Each line you type comes out as an ascii hex representation of the correct opcodes.
If its for some other purpose or you don't want some heavyweight toolkit like metasploit hanging around for whatever reason, you can just pull out the script and install its dependencies.

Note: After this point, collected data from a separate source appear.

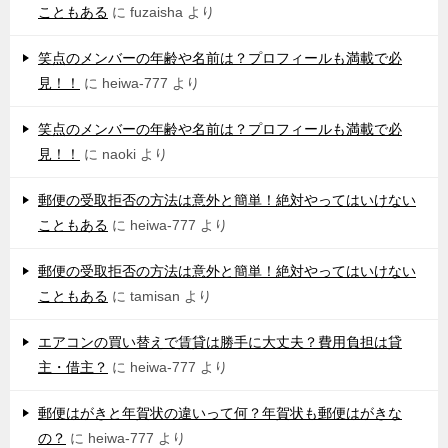
こともある
に
fuzaisha
より
笑点のメンバーの年齢や名前は？プロフィールも満載で必
見！！
に
heiwa-777
より
笑点のメンバーの年齢や名前は？プロフィールも満載で必
見！！
に
naoki
より
郵便の受取拒否の方法は意外と簡単！絶対やってはいけない
こともある
に
heiwa-777
より
郵便の受取拒否の方法は意外と簡単！絶対やってはいけない
こともある
に
tamisan
より
エアコンの買い替えで賃貸は勝手に大丈夫？費用負担は貸
主・借主？
に
heiwa-777
より
郵便はがきと年賀状の違いって何？年賀状も郵便はがきな
の？
に
heiwa-777
より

It uses Rex and assumes nasm is installed.
If you want to adapt it the actual code you need is just a few lines in the function shell.run
Upvotes: 1
Reputation: 50858
X86 Opcode and Instruction Reference contains a bunch of reference tables of instructions and their corresponding opcodes on both 32-bit and 64-bit x86 processors.
Upvotes: 3
Reputation: 14057
I asked a similar question a while back (DOS debug like program for 32-bit x86 assembly).
Someone was kind enough to provide me with an automated script to do this. You can follow the link to question, or refer to the script they provided to me below ...
opcode() {
echo $* > tmp.S && nasm tmp.S -o tmp.o && od -x tmp.o
rm -f tmp.o tmp.S
}
Hope this helps.
Upvotes: 4
Reputation: 287835
For x86, you can just look them up in the Intel Manual (Part 1 (A-M), Part 2 (N-Z)). And no, I don't know why the manual is split in 2 parts.